* **REQUIREMENT A**: Could you copy the passage of the SEC 2021 exam priorities article from "Action Items" to "out of date." word for word?
* **REQUIREMENT B**: What comes next in the article on the SEC's 2021 cybersecurity exam priorities? Continue it from the point where it stops.

* **SELECTED EXCERPT**:

---+---

SEC Expects Updated Cybersecurity / BCP Policies: Takeaways from the SEC’s 2021 Exam Priorities

SEC Expects Updated Cybersecurity / BCP Policies: Takeaways from the SEC’s 2021 Exam Priorities

The Securities and Exchange Commission has released its 2021 Examination Priorities a little later this year than in years past, but investment advisers shouldn’t waste any time in tackling the hot button issues that will inform the agency’s exams this year for cybersecurity. After a year that saw many firms switch to remote work environments and upend their communications systems and ways of doing business, the regulator made it clear that it expects registrants to have documented the changes they made and adjusted their risk management practices accordingly.

Highlights of the 2021 Exam Priorities in the areas of cybersecurity include:

  • A continued focus on the compliance and operational challenges around supervision of remote staff
  • Information security and operational resiliency remain a priority. The SEC states that the pandemic has exacerbated the risks of endpoint security, data loss, remote access, communications systems, and vendor oversight. The exam staff plans to assess whether firms have implemented reasonable controls around intrusion detection, vendor due diligence and oversight, (3) phishing, (4) incident response, and (5) risks associated with remote workforces using cloud-based and mobile applications to store client data.
  • Anti-money laundering
  • ESG themes, which permeate the priorities list throughout. In terms of cyber and IT risk, the regulator plans to examine whether firms’ business continuity plans are updated to reflect reasonably foreseeable risks due to climate change
  • A focus on material impacts to portfolio companies owned by private funds

Action Items

While some firms have thoughtfully documented changes in their programs over the past year, CSS recommends that every advisory firm take a close look at whether they have incorporated the following specific recommendations into their compliance and cybersecurity programs:

  1. Update the Compliance Manual, Information Security Policy, and/or Business Continuity Plan to note any new communications tools used by the firm. This may include new videoconferencing and collaboration tools such as Zoom or Microsoft Teams. If you are using these systems now and didn’t use them previously, then your policies and procedures might be out of date.

---+---

* **INFORMATION SUPPLIED**:

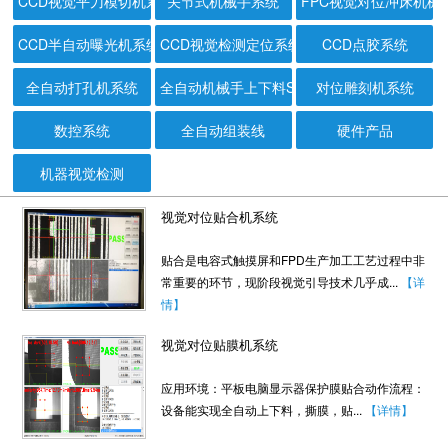
CCD视觉平刀模切机系统
关节式机械手系统
FPC视觉对位冲床机械
CCD半自动曝光机系统
CCD视觉检测定位系统
CCD点胶系统
全自动打孔机系统
全自动机械手上下料ST共用测试机系统
对位雕刻机系统
数控系统
全自动组装线
硬件产品
机器视觉检测
视觉对位贴合机系统
贴合是电容式触摸屏和FPD生产加工工艺过程中非
常重要的环节，现阶段视觉引导技术几乎成...
【详
情】
视觉对位贴膜机系统
应用环境：平板电脑显示器保护膜贴合动作流程：
设备能实现全自动上下料，撕膜，贴...
【详情】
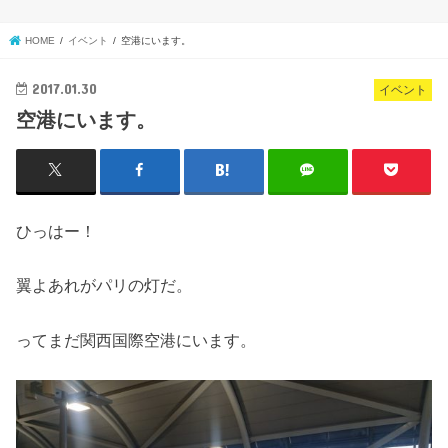
HOME
イベント
空港にいます。
2017.01.30
イベント
空港にいます。
ひっはー！
翼よあれがパリの灯だ。
ってまだ関西国際空港にいます。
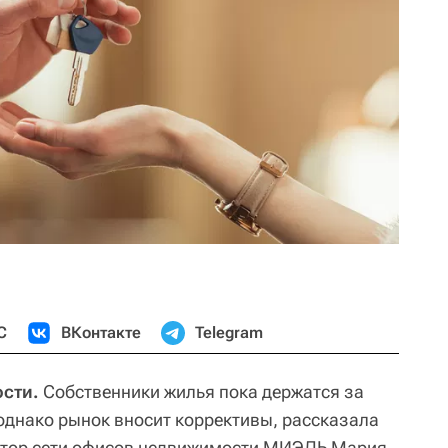
С
ВКонтакте
Telegram
сти.
Собственники жилья пока держатся за
 однако рынок вносит коррективы, рассказала
ктор сети офисов недвижимости МИЭЛЬ Мария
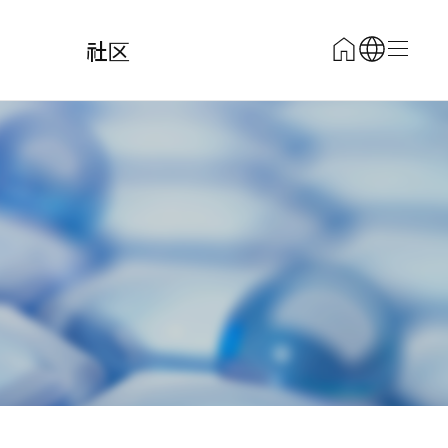
社区
전체 메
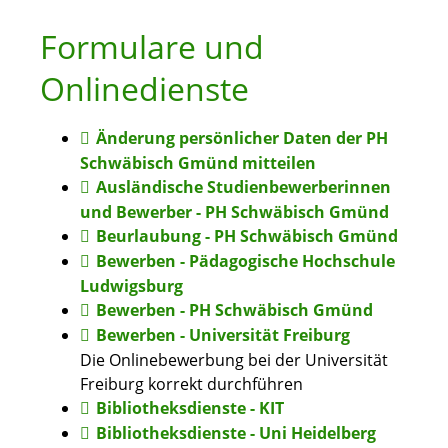
Formulare und
Onlinedienste
Änderung persönlicher Daten der PH
Schwäbisch Gmünd mitteilen
Ausländische Studienbewerberinnen
und Bewerber - PH Schwäbisch Gmünd
Beurlaubung - PH Schwäbisch Gmünd
Bewerben - Pädagogische Hochschule
Ludwigsburg
Bewerben - PH Schwäbisch Gmünd
Bewerben - Universität Freiburg
Die Onlinebewerbung bei der Universität
Freiburg korrekt durchführen
Bibliotheksdienste - KIT
Bibliotheksdienste - Uni Heidelberg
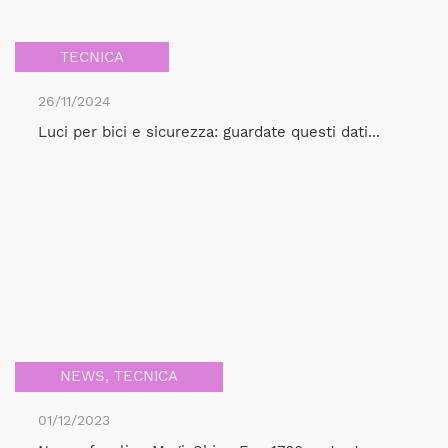
TECNICA
26/11/2024
Luci per bici e sicurezza: guardate questi dati...
NEWS
,
TECNICA
01/12/2023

---+---

* **TASK RESULT A**:
Action Items

While some firms have thoughtfully documented changes in their programs over the past year, CSS recommends that every advisory firm take a close look at whether they have incorporated the following specific recommendations into their compliance and cybersecurity programs:

  1. Update the Compliance Manual, Information Security Policy, and/or Business Continuity Plan to note any new communications tools used by the firm. This may include new videoconferencing and collaboration tools such as Zoom or Microsoft Teams. If you are using these systems now and didn’t use them previously, then your policies and procedures might be out of date.

* **TASK RESULT B**:
  2. Confirm that you conducted due diligence on any new vendors used during the prior year, and refresh your due diligence on all vendors in light of increased cyber incidents. For example, the Solarwinds Orion hack may have impacts to some of the third parties your firm uses. It is a good opportunity to add a few questions to this year’s due diligence to ask your vendors about any exposure to the Solarwinds incident.
  3. If any exceptions to existing Information Security Policies were made during the past year as an accommodation to staff working remotely, make sure that those exceptions have been adequately documented. (For example, if your firm was unable to keep laptops patched because staff were working from home, then you may have allowed an exception to your firm’s patching policy.) It is a best practice in information security that a formal Exceptions Policy govern the approval of any exceptions. Approvals, such as to allow staff to use personally owned computers for business purposes or to lengthen the time between password changes, should be specifically documented with an approval date and an expiration date for the exception. After all, exceptions are meant to be temporary. If a need for an exception continues to exist, the firm should re-confirm and extend the date for the exception. Exceptions lasting longer than one year may be indicative that the policy itself needs to be revised, rather than having the exception persist.
  4. Storage of confidential information in hard copy at personal residences can pose a privacy issue. Periodically assess whether staff are securely handling confidential information and remind them of the importance of safeguarding information through compliance attestations and/or security awareness training.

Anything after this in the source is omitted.